After opening and welcoming remarks by the European Commission, the Deputy State Secretary for the EU and International Relations from the Hungarian Ministry of Interior and the Director of the Bureau for Migration and Asylum of the Republic of Moldova underlined how important the availability of reliable and comparable migration and asylum data is to ensure overall understanding of migration dynamics and allow for timely policy response.
The Hungarian Central Statistical Office emphasized the importance of cross-border cooperation to improve data management systems and harmonize migration policies. This was confirmed by EUROSTAT, also highlighting that interlinking demographic and migration statistics can further improve the understanding of comprehensive processes. Achilles Georgiu from the Central European University (CEU) Business School then demonstrated some innovative approaches to migration data collection. The idea was carried further by the Siim Esko representing the Statistics Positium LBS from Estonia, showing how cell phone user data can be utilized for tracking the movement of persons and migratory flows in a non-personalized manner. The International Organization for Migration (IOM) summed up the session by presenting an overview of national practices as gathered through the pre-meeting questionnaire.
At the national level, Hungary showcased their successful work towards harmonized and unified definitions of scope and indicators for data collection, as well as the importance attached to the triangulation of sources. Tamaz Zubiashvili from the Tbilisi State University presented Georgia’s current challenges and endeavors to create both a comprehensive legal basis and a clear strategy for collection of migration- and asylum-related data. Moldova shared its experience in developing and updating its Extended Migration Profile.
Martin Kahanec (CEU) and IOM elaborated on the processes that lead from data collection to evidence-based migration policy formulation. The CEU illustrated this with three possible basic models of European migration policies (from very liberal to most restrictive) and their probable impacts on the intensity of the migration flows from third countries. The IOM focused on recent developments and progress made in the EaP countries, which clearly show that, whilst no common approach is defined, all Eastern neighbours pay considerable attention to improving their data management and analysis systems.
Moving on to the data protection principles in the context of migration data, Jedrzej Niklas from the Polish Panoptykon Foundation shared discussion-provoking thoughts on the right balance between migration data collection and protection of the fundamental human rights, which can in practice be difficult to observe. Valeria Ferraris, representing the University of Turin added that the risk of imbalance is increased by the low level of awareness of individuals regarding their data protection rights, bearing in mind that more and more data is collect throughout the EU. Moldova presented the practical implementation of data protection principles at the national level. During the study visit to the Hungarian Office of Immigration and Nationality, participants had a chance to get an even more practical impression of how technical solutions can support data collection, whilst maintaining the confidentiality of personal information.

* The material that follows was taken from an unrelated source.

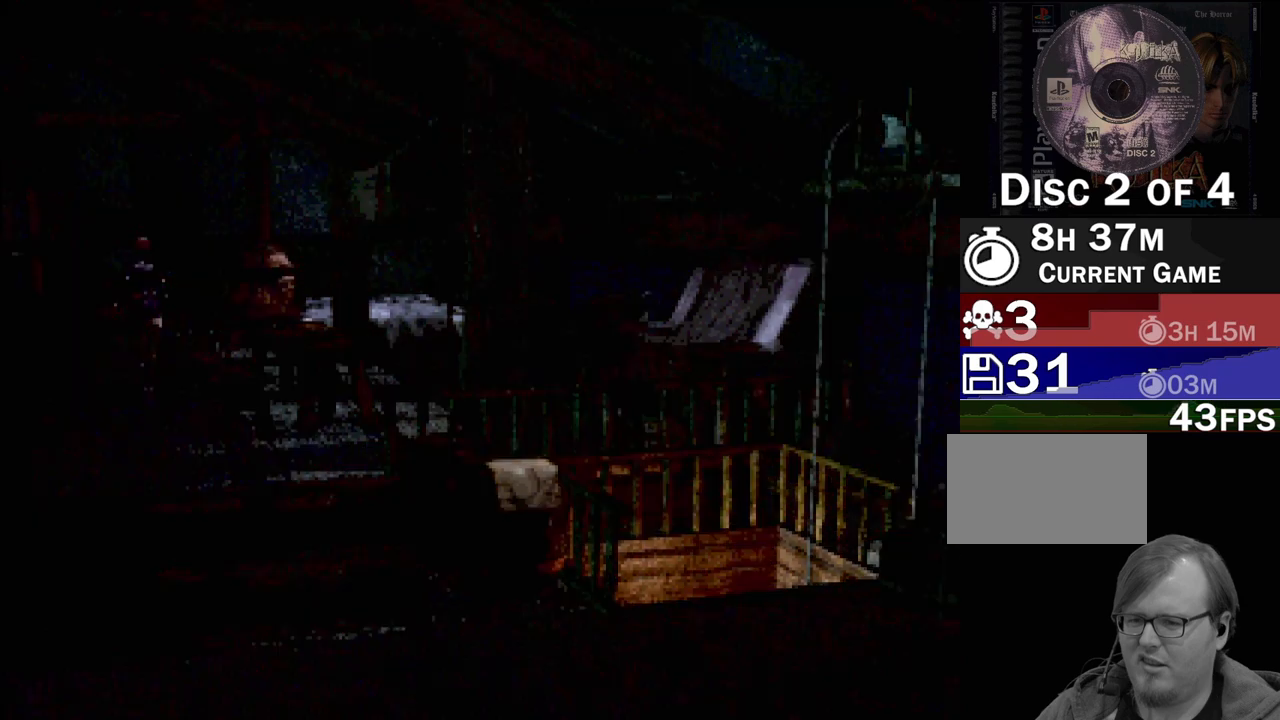
{"buttons": [], "events": []}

The second day of the Panel meeting was dedicated to migration intelligence and the analysis of migration trends. In terms of planning, FRONTEX explained that its every operation has its specific data collection plan and every activity is based on risk analysis. In terms of reaction to arising trends, EASO shared the functioning of its Early Warning and Preparedness System. The Czech Republic, Sweden and Turkey provided concrete examples of the development of systems for analysis of migration data, and the importance of international cooperation thereon.

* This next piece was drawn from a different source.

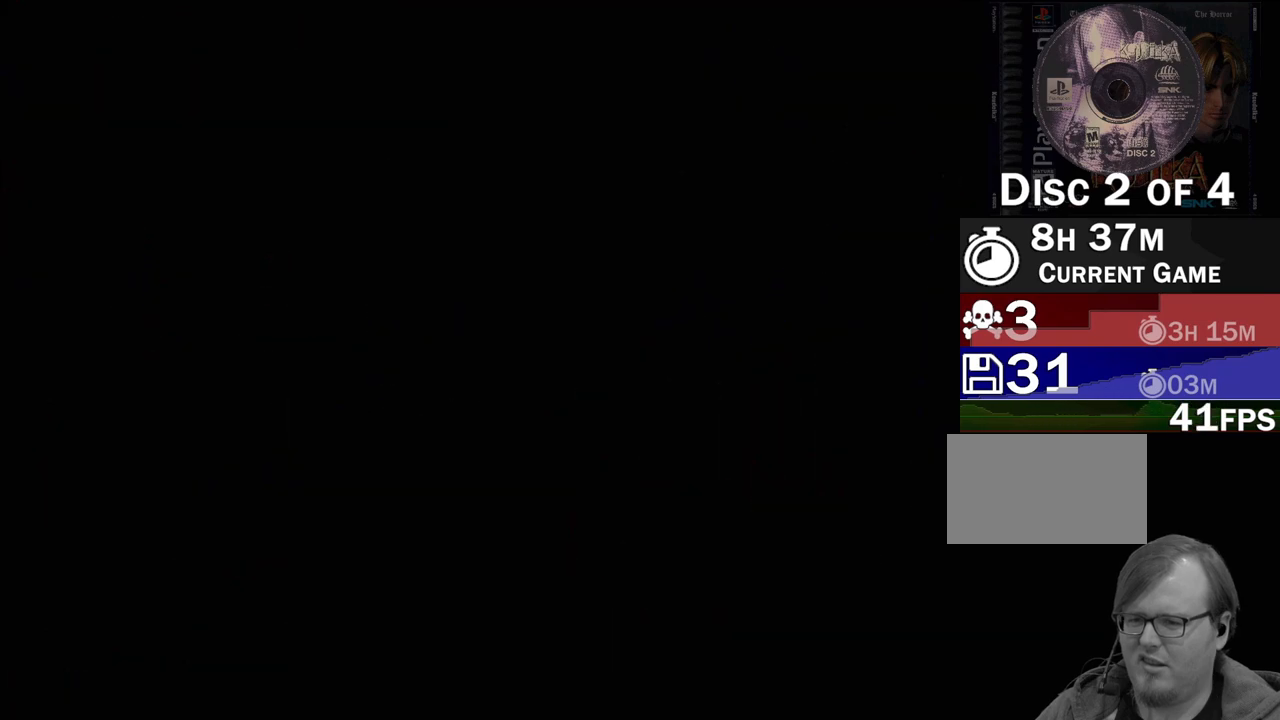
{"buttons": [], "events": []}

During the session on migration trends analysis, Giorgi Gogsadze from the Tbilisi State University linked its recent demographic processes with the migration situation in the country, describing shifts in remittances flows that reflect and increasing connection with the EU. Olena Malynovska, representing National Institute of Strategic Studies of Ukraine, in its turn shared estimations and predictions about Ukrainians increasingly becoming labour migrants in the EU in the coming years due to the conflict and the worsening economic situation. The Panel participants also learnt about migration profiles and the I-map function created by the ICMPD under the Prague Process.
Finally, the Panel discussed the forthcoming meeting on labour migration to be held in Minsk this May and notified the participants on the additional ad-hoc meeting on registration and integration of internally displaced persons and other migrants to take place in Kyiv this June.